Michele Rogers serves as academic director for executive education programs at Northwestern University's Kellogg School of Management, and is director of LEAD Northwestern—an effort to address higher education access and business career preparation by identifying and developing high potential youth of diverse backgrounds. In addition to program development and teaching, Michele serves as a support liaison to nonprofit organizations in the Chicago area. She is a graduate of Williams College and holds an MBA degree from Harvard University.
What impact did HBS have on your life and the life of others?
You're the smart one—you're going to college. Heard it all my life, so I believed it. I grew up below the poverty line in the Glenville neighborhood of Cleveland. My dad worked at a beverage company and my mom cleaned houses until she got a job at a publishing company. I read everything I could get my hands on, from the back of the Cheerios box to the books with broken bindings that my mom brought home from work. I read about Henry VIII one day, and started the "G" encyclopedia the next. Frankly, that's why people thought I was smart—because I loved to read. This was fortuitous, as I was privy to great opportunities as a result.
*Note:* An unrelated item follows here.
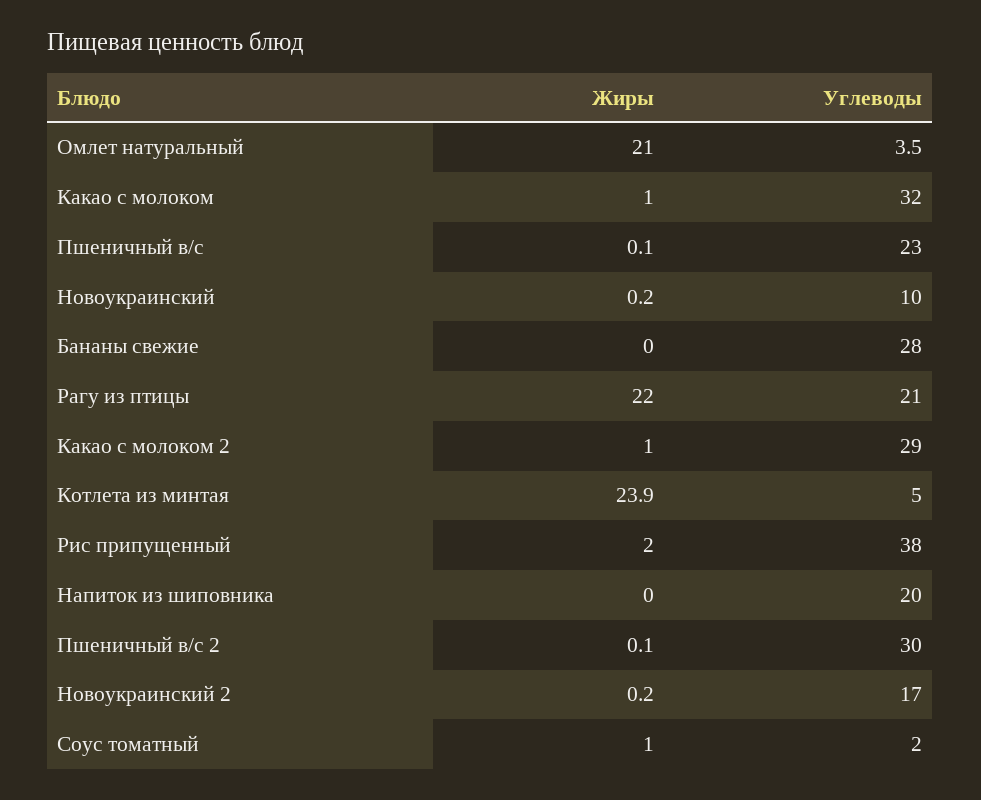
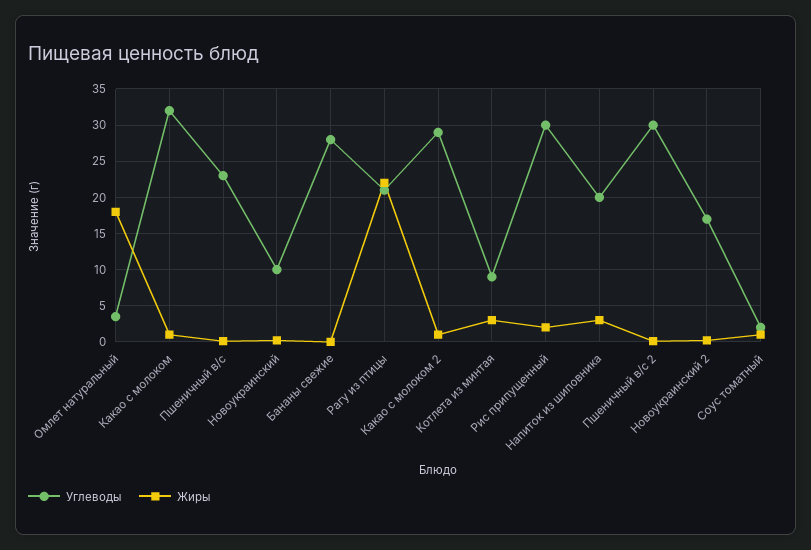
Жиры, Омлет натуральный: 21 -> 18
Жиры, Котлета из минтая: 23.9 -> 3
Углеводы, Котлета из минтая: 5 -> 9
Углеводы, Рис припущенный: 38 -> 30
Жиры, Напиток из шиповника: 0 -> 3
Our public school program for talented students offered languages in second grade, and higher math and Bunsen burners in fourth grade. This program helped me earn a scholarship to Hathaway Brown, an extraordinary private school for girls in Shaker Heights, Ohio. It was a fantastic experience, but very unexpectedly, my mother died during my junior year. As the eldest of six kids, I had to help more at home. Fortunately, we also had the best dad and plenty of family support. So together, somehow we dealt with the worst. After that, even difficult challenges do not intimidate me.
Family, friends, and faculty noted my potential and supported me; now I try to do the same for others. I know there were smart students who did not receive the same encouragement. When I train others for talent identification in admissions and hiring, we always consider top performers. But we also need to consider those who started lower and have managed to get pretty close to the top; typically, they have overcome significant obstacles that help position them for success.
Learning was usually fun, but I struggled to complete assignments during my first year at HBS. Arrogance of past success led me to believe that I could simultaneously be a student, raise our first daughter Akilah [Rogers, MBA 2009], and direct Wellesley's residential A Better Chance program for six transplanted high school girls with now ex-husband Steven [Rogers, MBA 1985]. After all, we had been guardians for his 5-year-old sister Laura during our senior year at Williams. In fact, I barely had time to read assignments, much less study or meet with a group. Despite these challenges, I loved the experience of learning from so many perspectives. HBS really tested my limits during the first year, but positioned me for a truly splendid second year that included getting to know my classmates, enjoying assignments, co-leading a great AASU conference, and giving birth to my second daughter Ariel. I enjoyed class so much that I returned the week after having a C-Section, and classmates cheered when I came to the HBS Show.
My transition to teaching happened by chance. A Kellogg professor was not available to introduce the case study method during orientation. In this situation, my HBS experience was very helpful. I began by coaching the students through the process with comments such as "What data supports your statement?" By the second half, it became a highly-charged case session. I loved the dynamic nature of the process and earned top reviews. I have always found people interesting and appreciate the exploration of alternate views—teaching is a great way to engage in both of those things.
Once, I was pleasantly surprised and a tiny bit nervous about teaching Ariel's [Kellogg MBA 2013] section. Luckily, she gave me a strong review even after I used her for a teachable moment. And no surprise to anyone that Akilah truly enjoyed the HBS experience and activities. She joined me in class whenever her dad or a babysitter was not available. HBS has been a part of her life since age two! Nevertheless, I am not in the "everyone should go to business school" camp. If you're going to be a great doctor, please, go be a great doctor. If you're going to be a great historian, please do that. Be your best self—whatever that may be.
Research has proven that companies get better results with diversity and inclusion—in other words, acceptance that the views of others are worthy and make a difference. Representation matters; when you see that, you can be that. So having people of color at the top makes a huge impact. How is it even possible that there are no black female CEOs in the Fortune 500 today? This means there are systemic factors keeping people out, because it's true that talent and ability come in all genders and all colors. Organizations have to be intentional about including people of color and women because the natural inclination is to favor people like ourselves.
At a younger age, I valued intellect above all because I love learning and it is rewarded copiously. At least 70 percent of all admissions applicants I review have strong intellect. My advice for anyone attending HBS, however, is to act with good character, courage, and kindness—success will follow. I am wiser now and realize how powerful it is and how much better one can be with these qualities. Listen to understand rather than to reply. This takes practice but your response will be more thoughtful and respected. Get to know as many of your classmates, professors, and HBS staff as you can. Attend events throughout the University to benefit from new ideas that enhance your creativity and innovation. Be a blessing—use your gifts to lift others. Finally, treat challenges as potential opportunities whenever possible.
Dr. Martin Luther King was shot 50 years ago while championing equal rights, yet we have so far to go. You are the world's future leaders—make a difference.